Relevant terms and distinctions

1. direction of transmission

simplex : one way (one-way street)
half duplex : either way, but only one at a time (single line railroad)
full duplex : both ways concurrently (two-way street)

2. synchronization

asynchronous : data may appear at any time
synchronous : sender and receiver work in lock-step

3. serial/parallel

serial : one bit after the other
parallel : multiple bits at once
(hardware required to convert)

4. DTE / DCE

DTE : Data Terminal Equipment (e.g. computer)
DCE : Data Circuit-terminating Equipement (e.g. modem)
Info originates and terminates at DTE
DCE converts info to signals and vice versa

5. Interface

For purposes of this chapter: Connection between DTE and DCE.

Common Physical Interface Standards

Examples from two organizations: EIA, ITU-T
EIA: Electronic Industries Association
ITU-T : International Telecommunications Union - Telecom standards
Interface standards comprise:

Mechanical : wiring and connectors

Electrical : signals

Functional : protocol for using signals

EIA-232 Standard

aka RS-232 (Recommended Standard, from early 60s)

mechanical :

male DB-25 connector on DTE end (cable has female)
female DB-25 connector on DCE end (cable has male)
cable length limited to 50 ft. (15 m.)
20kbps limit

electrical:

digital signal, NRZ-L (NRZ) encoding
1 encoded as voltage in range -3v to -15v
0 encoded as voltage in range +3v to +15v
(wide range allows transmission on noisy line)

functional:

most of the 25 pins have defined functions
few of them are normally used, most for control
pin 2 for transmitted data (transmitted from DTE)
pin 3 for received data (transmitted from DCE)
can be used for half or full-duplex

Typical EIA-232 modem usage scenario (Handshakin')

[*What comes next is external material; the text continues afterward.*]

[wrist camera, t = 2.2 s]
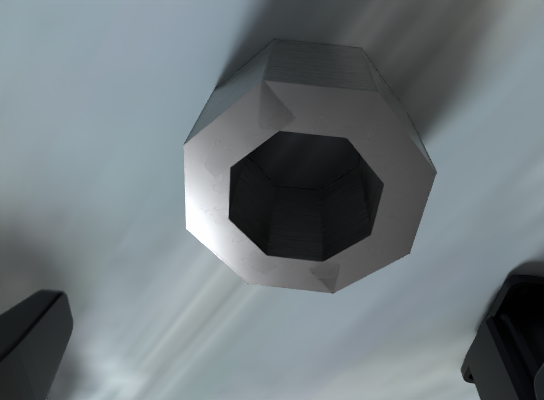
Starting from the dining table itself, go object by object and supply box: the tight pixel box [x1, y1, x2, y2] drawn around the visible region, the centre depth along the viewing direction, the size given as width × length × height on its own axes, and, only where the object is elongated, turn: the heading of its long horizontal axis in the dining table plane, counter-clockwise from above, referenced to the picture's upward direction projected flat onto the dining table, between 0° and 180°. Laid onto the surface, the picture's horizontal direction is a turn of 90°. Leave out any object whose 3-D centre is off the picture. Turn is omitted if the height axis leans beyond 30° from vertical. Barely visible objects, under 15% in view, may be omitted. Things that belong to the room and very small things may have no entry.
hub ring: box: [183, 39, 437, 294], centre depth 13 cm, size 6×6×4 cm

Unless you have the handout (Halsall, Figure 2.32, p84), you may have difficulty following this scenario.

Connection

calling DTE: set DTR (DTE Ready, pin 20) on
calling DCE: set DSR (DCE Ready, pin 6) on
calling DTE sends calling DCE the dialing command
calling DCE dials the call

called DCE sets RI (ring indicator, pin 22) on (getting the ring)

called DTE sets RTS (request to send, pin 4) on

called DCE transmits carrier signal to calling DCE

called DCE sets CTS (clear to send, pin 5) on

calling DCE detects carrier and sets CD (carrier detect, pin 8) on

Invitation

called DTE transmits "invitation to send" on TxD (Transmit data, pin 2)

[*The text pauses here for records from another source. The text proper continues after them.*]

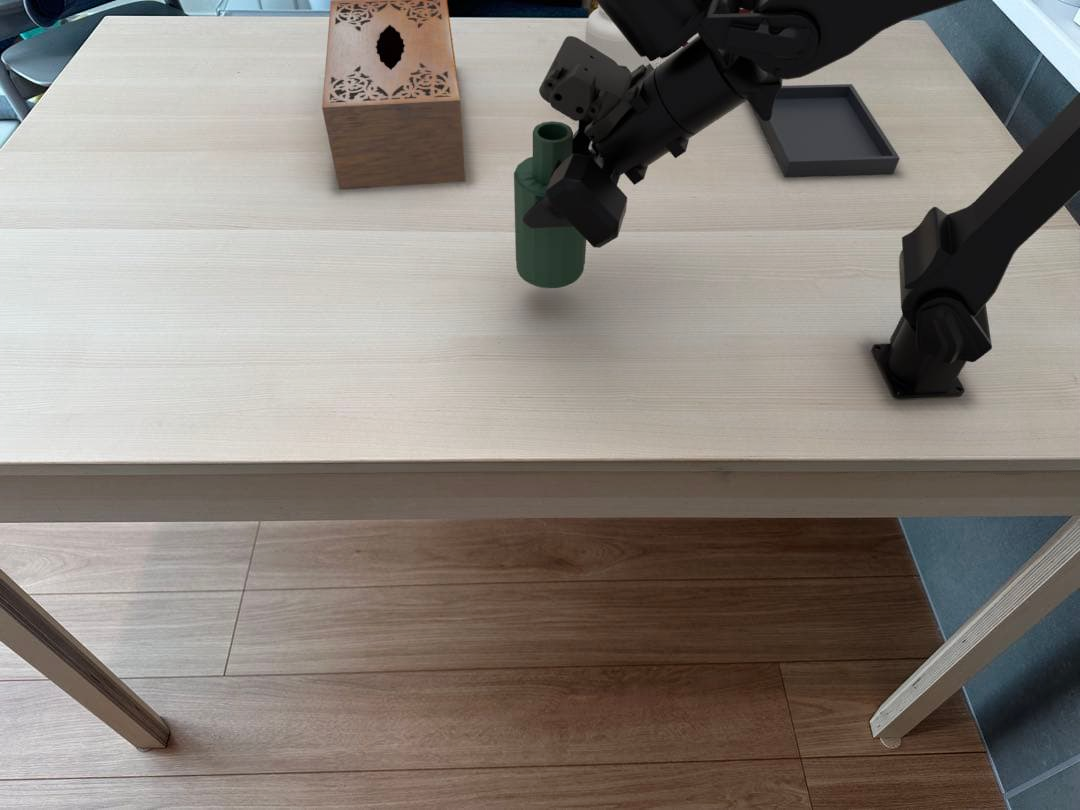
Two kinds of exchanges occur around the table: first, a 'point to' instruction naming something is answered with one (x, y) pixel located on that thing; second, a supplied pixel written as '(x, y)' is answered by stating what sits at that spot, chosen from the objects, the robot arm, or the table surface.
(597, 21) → the pill bottle
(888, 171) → the tray
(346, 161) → the tissue box cover
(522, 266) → the bottle
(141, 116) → the table surface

called DCE transmits message to calling DCE

calling DCE hands message DTE on RxD (Receive data, pin 3)

called DTE set RTS (request to send, pin 4) off

called DCE stops transmitting carrier signal to calling DCE

called DCE sets CTS (clear to send, pin 5) off

calling DCE detects carrier gone, and sets CD (carrier detect, pin 8) off

Data Transfer

calling DTE sets RTS (request to send, pin 4) on
calling DCE transmits carrier signal

called DCE sets CD (pin 8) on

calling DCE sets CTS (clear to send, pin 5) on
calling DTE hands message to DCE on TxD (pin 2)
calling DCE transmits message to called DCE

called DCE hands data message to DTE on RxD (pin 3)

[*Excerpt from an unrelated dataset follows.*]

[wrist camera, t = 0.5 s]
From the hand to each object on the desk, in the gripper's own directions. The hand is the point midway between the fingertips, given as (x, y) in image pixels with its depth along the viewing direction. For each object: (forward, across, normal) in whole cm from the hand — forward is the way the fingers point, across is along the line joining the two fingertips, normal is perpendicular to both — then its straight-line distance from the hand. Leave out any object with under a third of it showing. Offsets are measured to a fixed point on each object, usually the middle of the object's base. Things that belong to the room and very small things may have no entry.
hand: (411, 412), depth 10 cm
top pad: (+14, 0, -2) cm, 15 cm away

repeat in either direction until all data transfers complete

Terminate

both DTE set RTS (request to send, pin 4) off
both DCE stop transmitting carrier
both DCE set CD (carrier detect, pin 8) off
both DCE set CTS (clear to send, pin 5) off
both DTE set DTR (DTE ready, pin 20) off
both DCE set DSR (DCE ready, pin 6) off

EIA-232 Null Modem

Method for directly connecting two DTE's via DTE-DCE port
Cannot use DTE-DCE cable. Why?
Need to cross the transmit and receive, reconfigure some control lines

EIA-449

Desire compatibility with EIA-232 plus higher xfer rates and cable lengths

Mechanical:

DB-37 plus DB-9

Functional:

DB-37 similar to BD-25 of EIA-232, except no secondary channel

Pin assignments classified as Category I (EIA-232 equiv) or Category II (additional)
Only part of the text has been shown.